Pemandangannya masih sama seperti saat mereka pertama kali berdansa. Salju tetap turun dari balik jendela, seolah ikut andil dalam pergerakan kecil mereka.
My feet are aching
And your back is pretty tired
And we've drunk a couple bottles, babe
And set our grief aside
The papers say it's doomsday
The button has been pressed
We're gonna nuke each other up boys
'Til old Satan stands impressed
Tangan Jaeyun semakin dingin dirasa, namun biar begitu Heeseung tetap mendekapnya erat. Jika boleh, ia ingin sakit di sekujur tubuh Jaeyun berganti ke tubuhnya agar pemuda ini tak lagi kedinginan.
And here it is, our final night alive
And as the earth runs to the ground
Dapat Heeseung lihat kekasihnya yang tersenyum padanya, matanya terpejam sambil menikmati suara Heeseung yang mengalun di ruangan. Kepalanya bersender pada dada Heeseung; mendengar bagaimana jantungnya berdetak kencang dan selalu berdetak untuknya. Sama seperti bulan-bulan lalu.
Oh boy, it's you that I lie with
As the atom bomb locks in
Oh, it's you I watch TV with
As the world, as the world caves in
Dan nyanyian itu selesai. Bertepatan dengan jarum jam yang menunjukan angka 12, juga bertepatan dengan tubuh Jaeyun yang semakin mendingin. Memejam matanya sambil tersenyum manis, lalu terkulai lemah di bahunya.
Heeseung memapah tubuh ringan Jaeyun, dipeluknya sang kekasih yang mungkin kini tak akan lagi bisa merasakan pelukan hangatnya.
Tubuhnya bergetar, nafasnya berderu hebat, jantungnya berdetak tak karuan dan ketika setetes bulir air mata keluar dari tempatnya. Heeseung runtuh.
Tangisnya menggema memenuhi ruangan yang hanya ada mereka berdua disini.
Ia terkulai lemas, air mata terus turun membajiri sedang nafasnya mulai terasa sesak. Ia masih memeluk kekasihnya, meski kulit sang kekasih sudah sangat dingin ia masih memeluknya.
Mendekapnya; berharap jika ia memberikan kehangatan sedikit, pemuda itu akan terbangun.

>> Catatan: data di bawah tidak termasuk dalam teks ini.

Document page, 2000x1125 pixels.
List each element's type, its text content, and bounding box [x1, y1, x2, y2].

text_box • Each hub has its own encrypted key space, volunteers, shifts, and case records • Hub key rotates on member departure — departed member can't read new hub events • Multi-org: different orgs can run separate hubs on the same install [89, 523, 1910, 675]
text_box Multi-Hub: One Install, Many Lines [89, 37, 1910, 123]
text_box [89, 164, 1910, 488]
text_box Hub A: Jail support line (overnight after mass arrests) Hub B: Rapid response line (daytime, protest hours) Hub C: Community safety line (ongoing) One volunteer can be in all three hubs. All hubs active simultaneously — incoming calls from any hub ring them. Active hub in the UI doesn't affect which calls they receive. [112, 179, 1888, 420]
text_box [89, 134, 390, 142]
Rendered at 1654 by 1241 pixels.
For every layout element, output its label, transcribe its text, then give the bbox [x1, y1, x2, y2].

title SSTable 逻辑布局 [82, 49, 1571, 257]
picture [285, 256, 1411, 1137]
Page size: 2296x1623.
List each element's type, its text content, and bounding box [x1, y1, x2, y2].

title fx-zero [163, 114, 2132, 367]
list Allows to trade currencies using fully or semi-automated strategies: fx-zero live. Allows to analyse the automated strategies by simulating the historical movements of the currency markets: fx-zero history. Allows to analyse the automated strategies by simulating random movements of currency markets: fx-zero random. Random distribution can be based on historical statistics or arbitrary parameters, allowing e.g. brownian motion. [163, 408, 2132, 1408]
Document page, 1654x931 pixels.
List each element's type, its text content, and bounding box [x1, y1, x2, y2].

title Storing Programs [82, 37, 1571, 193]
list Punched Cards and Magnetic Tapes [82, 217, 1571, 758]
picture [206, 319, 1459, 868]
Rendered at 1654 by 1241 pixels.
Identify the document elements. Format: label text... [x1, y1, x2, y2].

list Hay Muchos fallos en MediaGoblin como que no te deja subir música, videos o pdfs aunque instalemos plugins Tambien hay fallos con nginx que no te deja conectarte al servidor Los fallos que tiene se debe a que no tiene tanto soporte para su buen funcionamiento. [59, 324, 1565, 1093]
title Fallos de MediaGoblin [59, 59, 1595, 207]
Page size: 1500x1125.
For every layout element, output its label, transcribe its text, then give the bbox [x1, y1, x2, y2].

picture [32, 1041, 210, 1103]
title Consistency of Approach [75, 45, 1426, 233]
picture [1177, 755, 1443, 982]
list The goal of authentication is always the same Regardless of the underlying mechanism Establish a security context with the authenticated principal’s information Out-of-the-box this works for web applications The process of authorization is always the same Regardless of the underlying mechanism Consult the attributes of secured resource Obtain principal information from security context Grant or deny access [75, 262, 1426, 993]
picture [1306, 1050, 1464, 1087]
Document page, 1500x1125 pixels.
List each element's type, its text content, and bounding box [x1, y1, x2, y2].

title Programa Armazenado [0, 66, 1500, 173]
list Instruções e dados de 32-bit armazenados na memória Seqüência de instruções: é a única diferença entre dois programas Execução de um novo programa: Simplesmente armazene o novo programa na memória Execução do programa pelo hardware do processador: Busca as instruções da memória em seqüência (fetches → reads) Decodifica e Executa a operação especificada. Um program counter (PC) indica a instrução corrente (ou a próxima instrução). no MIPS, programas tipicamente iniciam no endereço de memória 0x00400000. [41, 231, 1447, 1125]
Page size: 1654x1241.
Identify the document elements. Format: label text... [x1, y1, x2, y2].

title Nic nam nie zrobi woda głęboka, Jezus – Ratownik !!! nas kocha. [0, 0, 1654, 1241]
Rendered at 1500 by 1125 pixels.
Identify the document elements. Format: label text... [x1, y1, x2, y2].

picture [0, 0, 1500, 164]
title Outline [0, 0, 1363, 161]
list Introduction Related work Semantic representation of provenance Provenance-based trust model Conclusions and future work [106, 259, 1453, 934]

Namun detik menyulam menjadi menit sampai jam dan Jaeyun tetap setia dalam pendiriannya untuk memejamkan mata.
Dengan bibir bergetar Heeseung berkata. “Selamat ulang tahun, my Jaeyun.”
musim dingin dan salju akan selalu menjadi musim favorit seorang Lee Heeseung karena dapat bertemu dengan Shim Jaeyun. Juga menjadi musim yang ia benci karena telah merengut sang kekasih.
“Hei Jaeyun, lama tak berjumpa.”
“Hyung? Kenapa kau disini?”
“Kau tahu, salju di musim dingin tak lagi terlihat indah ketika kau hanya memandangnya sendirian.”
Jaeyun tersenyum getir, di peluknya pemuda yang lebih tua dengan erat.
“Aku mencintaimu, maaf karena tak pernah mengucapkannya.”
Heeseung membalas pelukan itu dengan sama eratnya, dengan banyaknya kerinduan yang terkumpul.
“Aku juga mencintaimu. Sangat dan akan selalu mencintaimu.”
namun, salju dan musim dingin pula yang akan selalu menjadi awal dan akhir dari kisah panjang penuh kasih sayang seorang Lee Heeseung dan Shim Jaeyun.